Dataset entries

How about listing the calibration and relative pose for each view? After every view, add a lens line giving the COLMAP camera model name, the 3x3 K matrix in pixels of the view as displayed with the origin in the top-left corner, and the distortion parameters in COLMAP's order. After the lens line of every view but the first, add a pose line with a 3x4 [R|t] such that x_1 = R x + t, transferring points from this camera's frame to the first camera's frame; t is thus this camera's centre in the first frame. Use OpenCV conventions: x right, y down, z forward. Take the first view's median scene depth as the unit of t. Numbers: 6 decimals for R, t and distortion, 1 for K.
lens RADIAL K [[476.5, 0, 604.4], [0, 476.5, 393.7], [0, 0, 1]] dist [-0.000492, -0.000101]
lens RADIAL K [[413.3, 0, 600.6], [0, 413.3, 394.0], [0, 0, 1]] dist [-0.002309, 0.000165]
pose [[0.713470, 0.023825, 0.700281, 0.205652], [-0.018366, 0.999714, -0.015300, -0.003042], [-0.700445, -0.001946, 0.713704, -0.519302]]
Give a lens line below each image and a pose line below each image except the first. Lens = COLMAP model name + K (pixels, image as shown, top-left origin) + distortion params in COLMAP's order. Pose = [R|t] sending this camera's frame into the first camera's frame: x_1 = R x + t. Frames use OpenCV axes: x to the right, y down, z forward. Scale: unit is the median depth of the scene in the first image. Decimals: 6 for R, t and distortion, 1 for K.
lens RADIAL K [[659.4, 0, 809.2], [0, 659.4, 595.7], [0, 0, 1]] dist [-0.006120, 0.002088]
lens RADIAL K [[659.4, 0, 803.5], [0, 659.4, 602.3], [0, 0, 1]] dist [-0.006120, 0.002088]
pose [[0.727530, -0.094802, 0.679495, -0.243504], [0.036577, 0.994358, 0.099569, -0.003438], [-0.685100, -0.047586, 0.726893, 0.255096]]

The problem:
Find each line in the items above that contains the word "unit", and copy those lines.

Expected answer:
How about listing the calibration and relative pose for each view? After every view, add a lens line giving the COLMAP camera model name, the 3x3 K matrix in pixels of the view as displayed with the origin in the top-left corner, and the distortion parameters in COLMAP's order. After the lens line of every view but the first, add a pose line with a 3x4 [R|t] such that x_1 = R x + t, transferring points from this camera's frame to the first camera's frame; t is thus this camera's centre in the first frame. Use OpenCV conventions: x right, y down, z forward. Take the first view's median scene depth as the unit of t. Numbers: 6 decimals for R, t and distortion, 1 for K.
Give a lens line below each image and a pose line below each image except the first. Lens = COLMAP model name + K (pixels, image as shown, top-left origin) + distortion params in COLMAP's order. Pose = [R|t] sending this camera's frame into the first camera's frame: x_1 = R x + t. Frames use OpenCV axes: x to the right, y down, z forward. Scale: unit is the median depth of the scene in the first image. Decimals: 6 for R, t and distortion, 1 for K.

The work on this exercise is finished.